EVN-Wienstrom: Korte benaming voor het arrest HvJ EG 4 december 2003, in zaak C-448/01 (EVN en Wienstrom). Relevant in verband met gunningscriteria.
Ex ante aankondiging: Zie Vrijwillige transparantie vooraf.
Exceptio plurium litis consortium: Alle betrokken partijen (aanbestedende diensten) dienen te worden gedagvaard. Jur: Rechtbank Noord-Nederland 29 maart 2019, ECLI:NL:RBNNE:2019:1420, r.o. 4.4: “Staples heeft echter slechts de RUG als gedaagde opgeroepen in het onderhavige kort geding.

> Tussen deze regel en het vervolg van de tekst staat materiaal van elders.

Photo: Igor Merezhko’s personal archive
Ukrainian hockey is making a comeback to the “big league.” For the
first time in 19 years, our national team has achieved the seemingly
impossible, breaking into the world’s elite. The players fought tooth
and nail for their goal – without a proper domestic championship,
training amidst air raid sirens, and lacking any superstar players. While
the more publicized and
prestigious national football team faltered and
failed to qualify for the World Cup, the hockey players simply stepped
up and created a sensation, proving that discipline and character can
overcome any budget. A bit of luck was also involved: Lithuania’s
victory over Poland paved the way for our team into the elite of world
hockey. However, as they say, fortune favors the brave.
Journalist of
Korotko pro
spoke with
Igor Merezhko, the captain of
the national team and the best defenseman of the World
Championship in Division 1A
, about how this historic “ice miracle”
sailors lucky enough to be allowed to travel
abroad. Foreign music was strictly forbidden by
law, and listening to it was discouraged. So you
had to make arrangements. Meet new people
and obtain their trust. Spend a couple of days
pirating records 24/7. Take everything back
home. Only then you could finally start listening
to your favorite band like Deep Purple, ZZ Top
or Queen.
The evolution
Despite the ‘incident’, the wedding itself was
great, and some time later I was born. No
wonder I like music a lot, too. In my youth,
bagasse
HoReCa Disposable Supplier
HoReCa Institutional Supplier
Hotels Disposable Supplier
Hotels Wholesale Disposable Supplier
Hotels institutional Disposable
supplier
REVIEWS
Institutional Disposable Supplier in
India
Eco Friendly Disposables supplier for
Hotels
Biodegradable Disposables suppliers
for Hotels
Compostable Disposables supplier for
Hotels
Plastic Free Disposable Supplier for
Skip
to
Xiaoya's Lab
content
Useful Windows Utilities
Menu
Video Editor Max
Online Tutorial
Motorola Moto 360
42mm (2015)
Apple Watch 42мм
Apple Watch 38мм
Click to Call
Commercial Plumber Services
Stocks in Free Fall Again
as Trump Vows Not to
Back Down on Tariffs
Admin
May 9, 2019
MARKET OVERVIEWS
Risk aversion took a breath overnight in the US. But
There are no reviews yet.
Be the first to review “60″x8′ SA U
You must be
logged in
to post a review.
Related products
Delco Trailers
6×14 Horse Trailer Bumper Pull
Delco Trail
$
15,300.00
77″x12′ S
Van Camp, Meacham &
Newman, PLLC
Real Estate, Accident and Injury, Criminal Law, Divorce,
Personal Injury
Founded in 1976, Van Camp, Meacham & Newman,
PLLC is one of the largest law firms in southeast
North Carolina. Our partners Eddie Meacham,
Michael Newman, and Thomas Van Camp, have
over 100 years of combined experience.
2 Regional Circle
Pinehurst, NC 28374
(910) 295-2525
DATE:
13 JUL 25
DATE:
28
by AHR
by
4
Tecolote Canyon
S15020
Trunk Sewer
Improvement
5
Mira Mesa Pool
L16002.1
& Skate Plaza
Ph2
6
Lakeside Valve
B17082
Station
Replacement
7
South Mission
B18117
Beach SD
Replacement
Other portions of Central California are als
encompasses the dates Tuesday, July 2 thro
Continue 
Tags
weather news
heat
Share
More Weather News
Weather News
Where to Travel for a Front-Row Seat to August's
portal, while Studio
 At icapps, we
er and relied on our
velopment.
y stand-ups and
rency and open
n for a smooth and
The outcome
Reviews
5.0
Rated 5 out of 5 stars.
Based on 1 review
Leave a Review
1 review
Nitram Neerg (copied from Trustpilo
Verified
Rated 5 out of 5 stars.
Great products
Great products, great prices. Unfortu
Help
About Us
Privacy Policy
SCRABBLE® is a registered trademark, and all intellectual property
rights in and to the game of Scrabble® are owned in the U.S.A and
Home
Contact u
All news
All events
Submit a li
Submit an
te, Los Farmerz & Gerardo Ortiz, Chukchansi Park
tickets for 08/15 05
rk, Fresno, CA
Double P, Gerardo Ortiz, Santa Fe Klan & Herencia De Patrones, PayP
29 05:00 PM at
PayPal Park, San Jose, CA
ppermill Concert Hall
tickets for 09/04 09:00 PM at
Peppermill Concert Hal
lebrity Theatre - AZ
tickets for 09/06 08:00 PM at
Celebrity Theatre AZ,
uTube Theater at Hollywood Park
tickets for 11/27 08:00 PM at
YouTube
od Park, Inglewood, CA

Volgens vaste jurisprudentie is de consequentie daarvan dat Staples niet-ontvankelijk dient te worden verklaard in haar vorderingen. […]”.
Exitplan: Bij bepaalde overheidsopdrachten (overeenkomsten) moet (bij voorbaat) serieus rekening worden gehouden met een ‘exitplan’. De overeenkomst vereist alsdan (een) bepaling(en), op grond waarvan de opdrachtnemer bij het beëindigen van de overeenkomst op verzoek van opdrachtgever datgene doet wat redelijkerwijs noodzakelijk is om ervoor te zorgen dat (ook) een nieuwe opdrachtnemer een soortgelijke prestatie (bijvoorbeeld een dienst) ten behoeve van opdrachtgever kan verrichten en de opdrachtgever en de nieuwe opdrachtnemer (dus) geen belemmeringen zullen ondervinden van de oude overeenkomst (de oude prestatie).
Exitscenario: zie Exitplan.
Exploitatie van grond: HvJ EU 14 juli 2016 in de gevoegde zaken C-458/14 en C-67/15, r.o. 48: “Die uitlegging wordt bovendien bevestigd door overweging 15 van richtlijn 2014/23. In die overweging staat immers te lezen dat bepaalde overeenkomsten die tot voorwerp hebben het recht van een ondernemer om bepaalde publieke domeinen of rijkdommen te exploiteren, naar publiek- of privaatrecht, zoals grond, waarbij de staat slechts algemene voorwaarden voor het gebruik ervan vaststelt zonder bepaalde werken of diensten aan te besteden, niet als “concessies voor diensten” in de zin van die richtlijn mogen worden aangemerkt.”
Exploitatierisico: Het wezenlijke risico van de exploitatie bij een concessie(opdracht). Jur: HvJ EG 25 maart 2010 in zaak C-451/08 (Helmut Müller GmbH), r.o. 75: “Bovendien zij erop gewezen dat de concessie er in wezen in bestaat dat de concessiehouder zelf het voornaamste economische en in elk geval wezenlijke risico van de exploitatie draagt […].”